The SH filter recognizes a "-K" option to turn on Korn shell's syntax for dotted variable names. The ksh93 "vnames" allow a dotted name such as "$foo.bar" to be defined it is root ("$foo") is already defined. That affects portability of scripts because other sh-like programs do not behave this way. The "-K" option also handles ksh's so-called "ANSI C quoting" which uses single-quotes after a dollar sign as if those were actually double-quotes.
The XML filter recognizes "-A" and "-M" options to recognize Ant and Maven macrodef and property tags, respectively.

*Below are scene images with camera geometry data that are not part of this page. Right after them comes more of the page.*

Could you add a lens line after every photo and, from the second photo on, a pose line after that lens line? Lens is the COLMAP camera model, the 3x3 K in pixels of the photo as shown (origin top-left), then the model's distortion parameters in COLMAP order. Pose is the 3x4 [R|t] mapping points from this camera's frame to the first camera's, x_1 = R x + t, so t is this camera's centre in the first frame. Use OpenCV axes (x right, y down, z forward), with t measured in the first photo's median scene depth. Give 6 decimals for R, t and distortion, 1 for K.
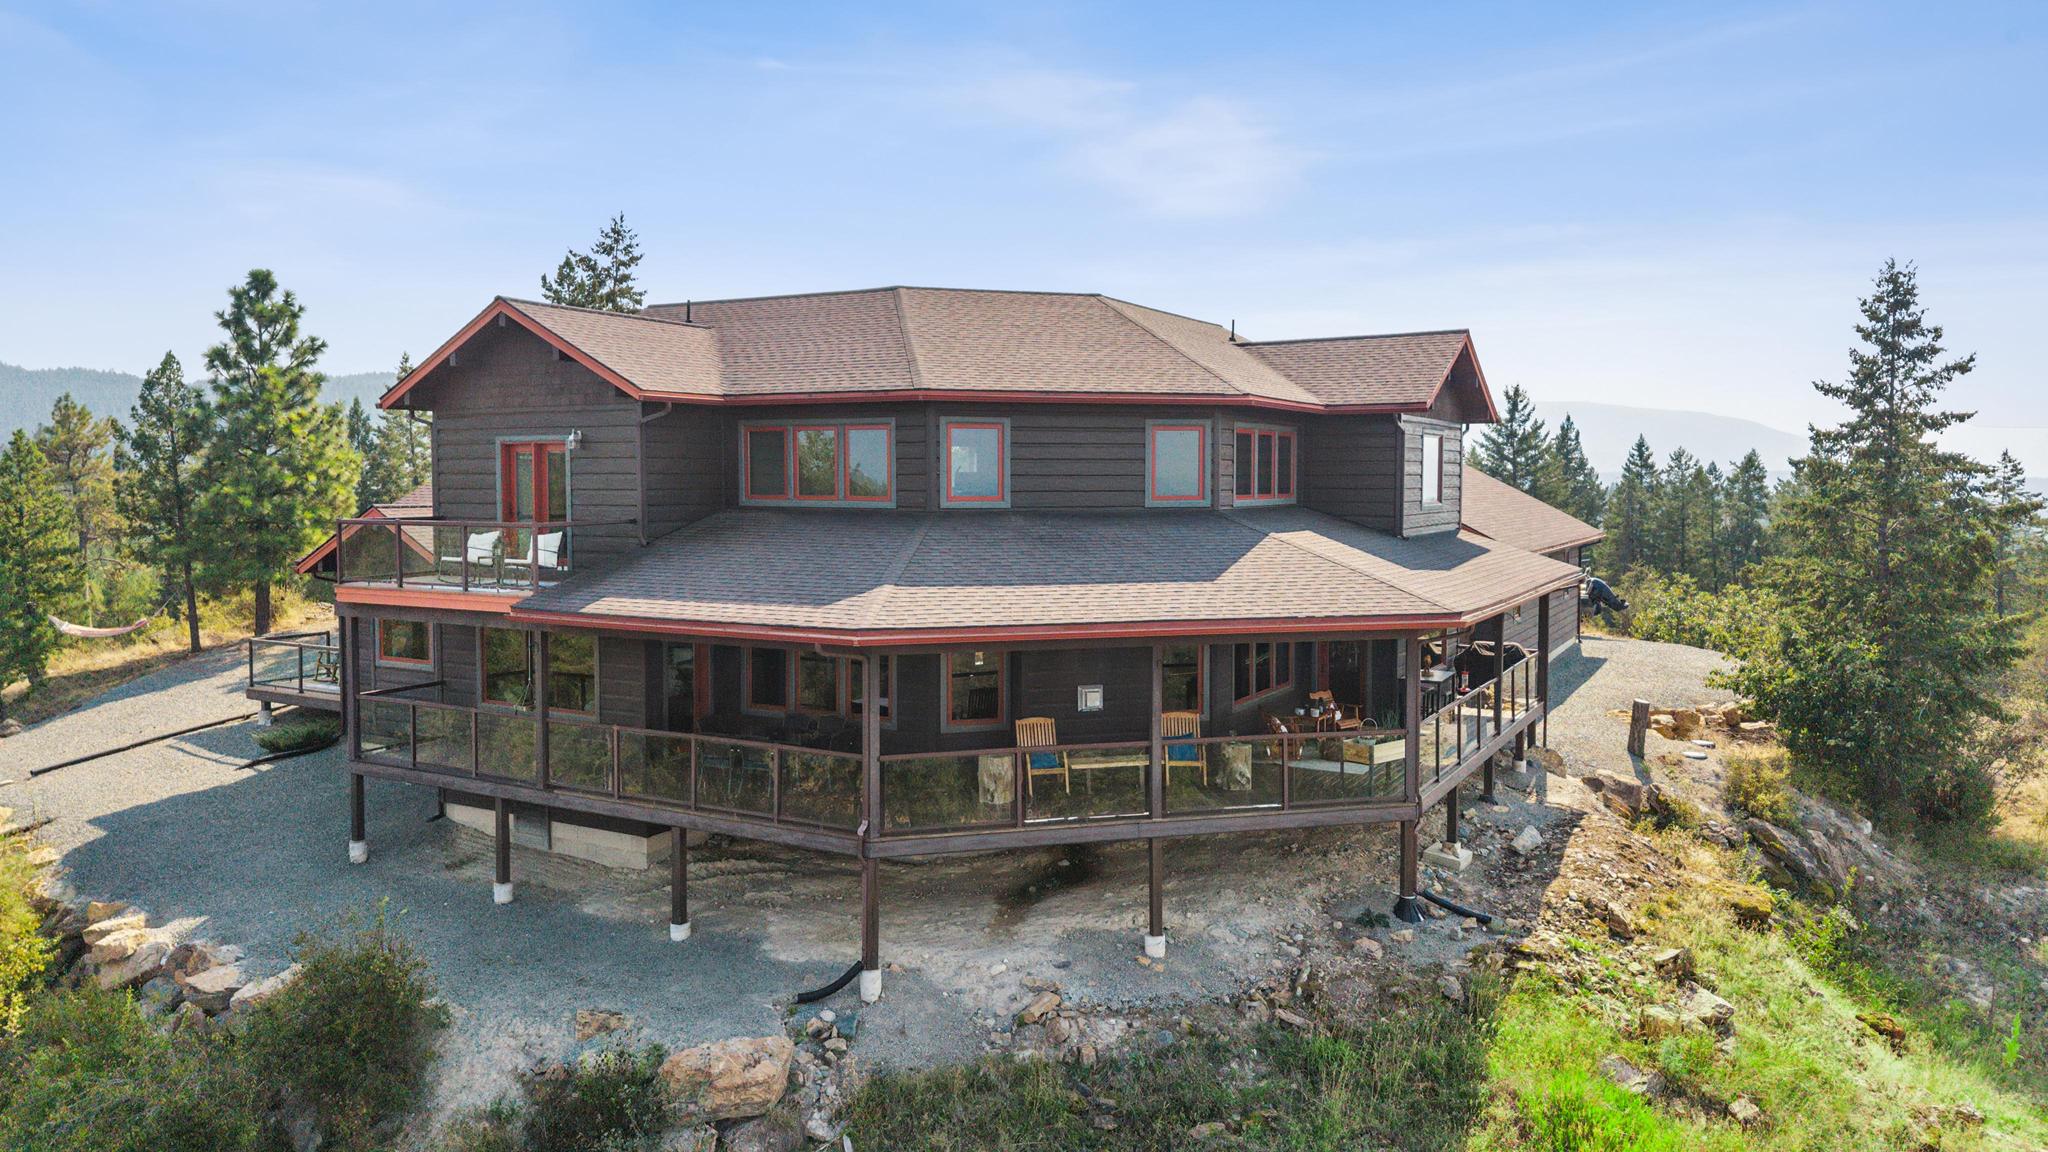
lens RADIAL K [[1383.1, 0, 1017.7], [0, 1383.1, 566.3], [0, 0, 1]] dist [0.015036, -0.004390]
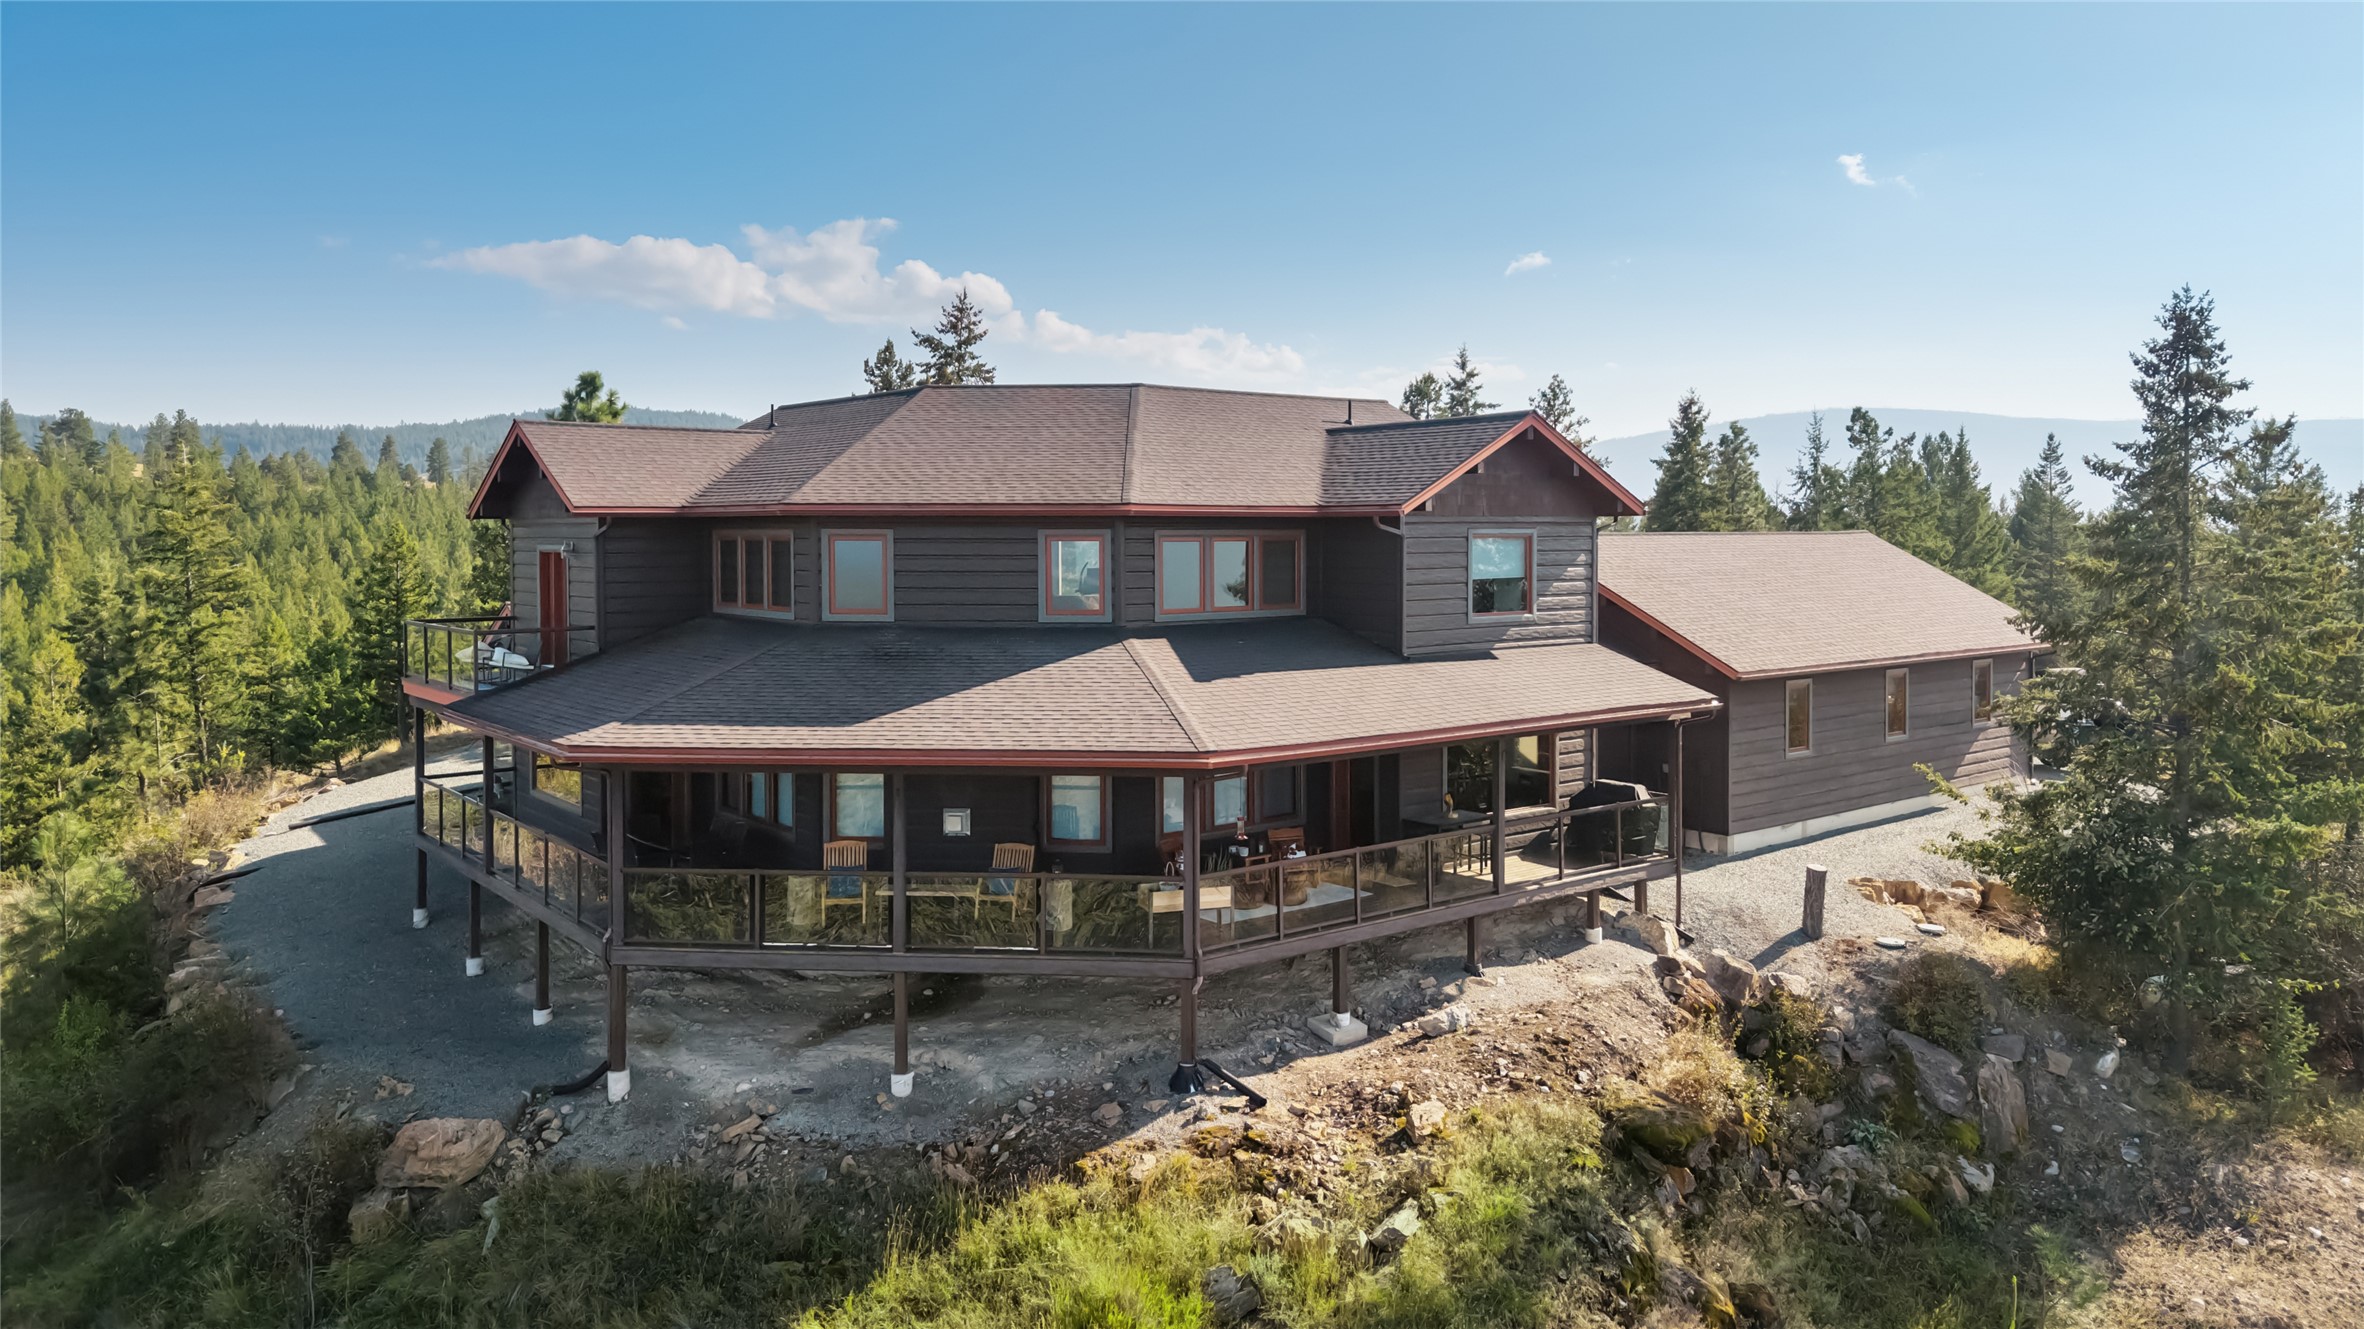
lens RADIAL K [[1610.0, 0, 1190.0], [0, 1610.0, 623.0], [0, 0, 1]] dist [0.034271, -0.001526]
pose [[0.928996, 0.018229, -0.369640, 0.591920], [-0.021683, 0.999751, -0.005192, -0.038701], [0.369454, 0.012838, 0.929160, 0.018061]]
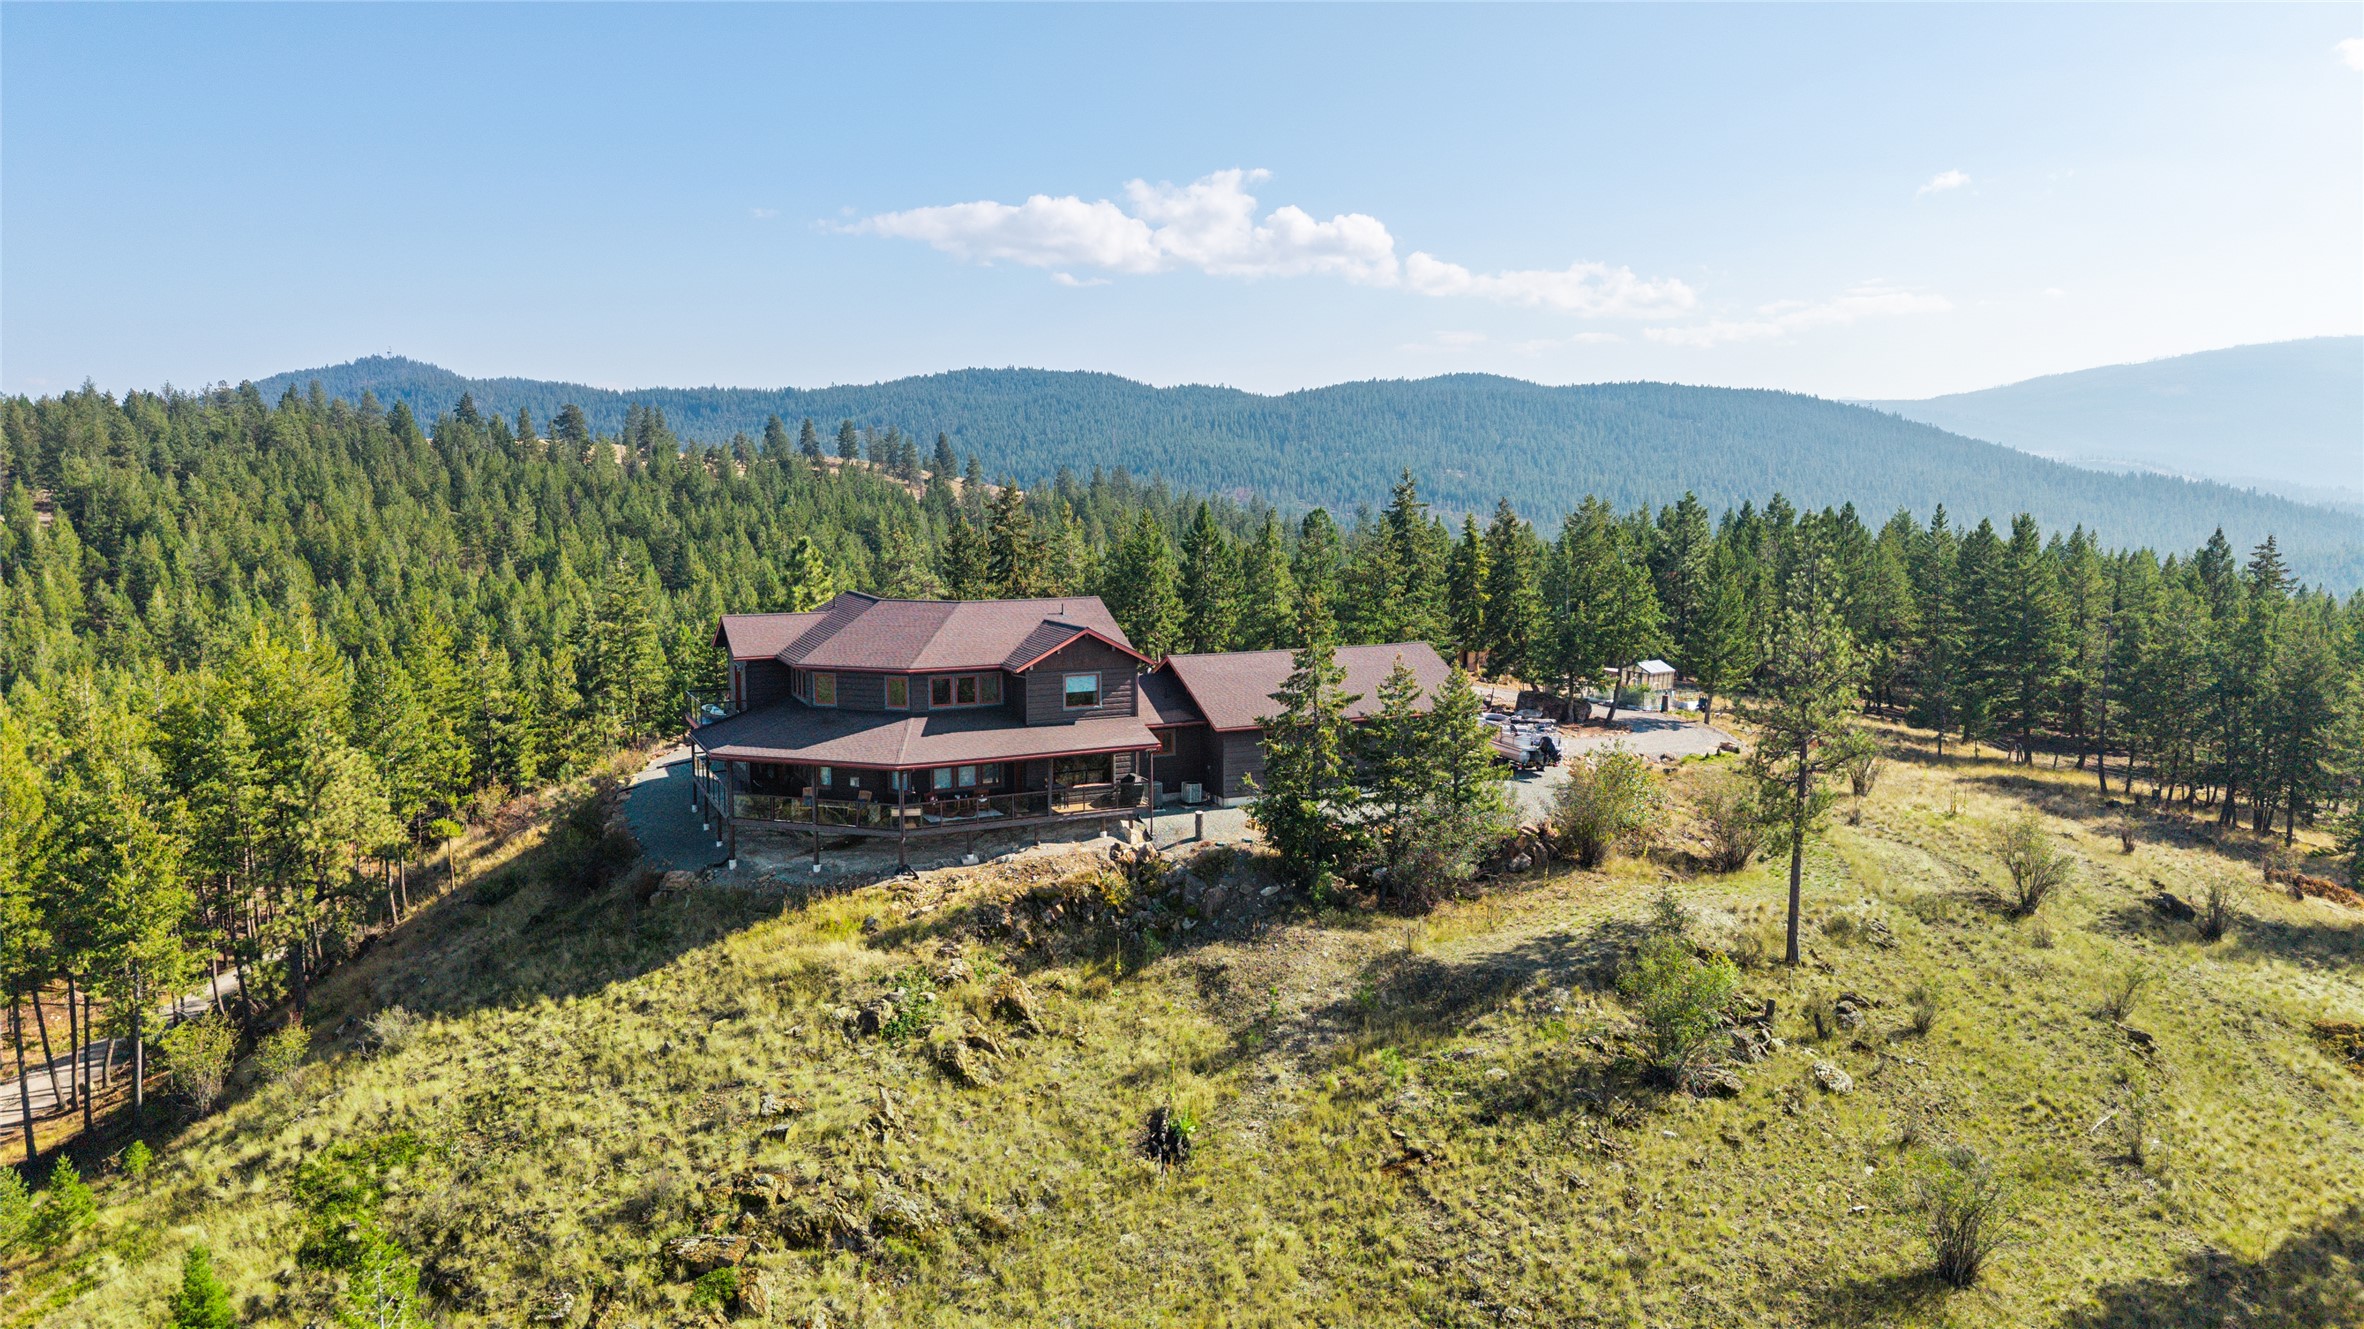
lens RADIAL K [[1596.9, 0, 1191.1], [0, 1596.9, 727.5], [0, 0, 1]] dist [0.146664, -0.001036]
pose [[0.812744, 0.087046, -0.576082, 2.236238], [-0.031943, 0.993946, 0.105120, -0.335736], [0.581744, -0.067034, 0.810605, -1.060396]]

The following are implemented:
vile-ada-filt | (Ada95) |
vile-as-filt | (GNU assembler (x86)) |
vile-asm-filt | (Microsoft ASM (x86)) |
vile-au3-filt | (AutoIt 3) |
vile-awk-filt | (awk) |
vile-basic-filt | (BASIC) |
vile-bat-filt | (DOS batchfiles) |
vile-bnf-filt | (BNF) |
vile-c-filt | (C language) |
vile-cfg-filt | (Lynx configure file) |
vile-conf-filt | (General config-files) |
vile-css-filt | (Cascading Style Sheets) |
vile-cweb-filt | (CWEBx) |
vile-dcl-filt | (VMS DCL batchfiles) |
vile-def-filt | (Windows linker definition files) |
vile-diff-filt | (diff/patch files) |
vile-ecl-filt | (Prolog/ECLiPSe) |
vile-esql-filt | (embedded SQL with C/C++) |
vile-est-filt | (Enscript syntax-descriptions) |
vile-fdl-filt | (Forms definition language) |
vile-html-filt | (HTML with embedded JavaScript) |
vile-imake-filt | (imake) |
vile-info-filt | (GNU info files) |
vile-ini-filt | (ini, desktop) |
vile-iss-filt | (Inno Setup) |
vile-json-filt | (json) |
vile-key-filt | (Vile keyword files) |
vile-latex-filt | (LaTeX or TeX) |
vile-lex-filt | (lex) |
vile-lisp-filt | (Lisp) |
vile-lua-filt | (Lua) |
vile-m4-filt | (m4) |
vile-mail-filt | (mail folders) |
vile-make-filt | (make) |
vile-manfilt | (manual-page) |
vile-mcrl-filt | (mCRL(2) specification) |
vile-midl-filt | (Microsoft Interface Definition Language) |
vile-mms-filt | (VMS makefiles) |
vile-nr-filt | (nroff) |
vile-pas-filt | (Pascal) |
vile-perl-filt | (Perl, in C) |
vile-php-filt | (PHP) |
vile-pl-filt | (Perl, in lex) |
vile-pot-filt | (gettext (.po) files) |
vile-ps-filt | (PostScript) |
vile-ps1-filt | (PowerShell) |
vile-py-filt | (Python) |
vile-rb-filt | (Ruby) |
vile-rc-filt | (Windows resource files) |
vile-rcs-filt | (RCS archives) |
vile-rexx-filt | (REXX) |
vile-rpm-filt | (RPM ".spec" files) |
vile-rtf-filt | (Rich Text Format) |
vile-ruby-filt | (Ruby) |
vile-sccs-filt | (SCCS archives) |
vile-sed-filt | (sed scripts) |
vile-sh-filt | (sh/ksh/csh) |
vile-sml-filt | (Standard ML) |
vile-spell-filt | (ispell highlights misspelled words) |
vile-sql-filt | (SQL scripts) |
vile-tags-filt | (ctags tags files) |
vile-tbl-filt | (Vile's mktbl format) |
vile-tc-filt | (termcap) |
vile-tcl-filt | (TCL/TK) |
vile-texi-filt | (texinfo) |
vile-ti-filt | (terminfo) |
vile-tpu-filt | (VMS TPU scripts) |
vile-txt-filt | (plain text files, such as vile.hlp) |
vile-vile-filt | (Vile's macros) |
vile-vlog-filt | (Verilog) |
vile-wbt-filt | (WinBatch) |
vile-xml-filt | (XML) |
vile-xres-filt | (X Window resources) |
vile-xs-filt | (Perl extension) |
vile-yacc-filt | (yacc) |
Not all majormodes require a special filter for highlighting, since they use the same syntax as other majormodes:
cppmode | C++ uses C filter |
cshmode | C-shell uses shell filter |
csmode | C# uses C filter |
csvmode | CSV uses text filter |
delphimode | Delphi uses Pascal filter |
desktopmode | Desktop uses INI filter |
docbookmode | Docbook uses XML filter |
imakemode | Imake uses C filter |
javamode | Java uses C filter |
jsmode | JavaScript uses C filter |
jspmode | JSP uses HTML filter |
nmakemode | nmake uses make filter |
nsismode | nsis uses def filter |
pcmode | printcap uses termcap filter |
texmode | TeX uses latex filter |
vbmode | Visual Basic uses basic filter |
vbsmode | Visual Basic Scripting uses basic filter |
xpmmode | XPM uses C filter |
The lex filters have been well tested only with flex, which treats newlines differently. Older versions of lex may not support the %x states.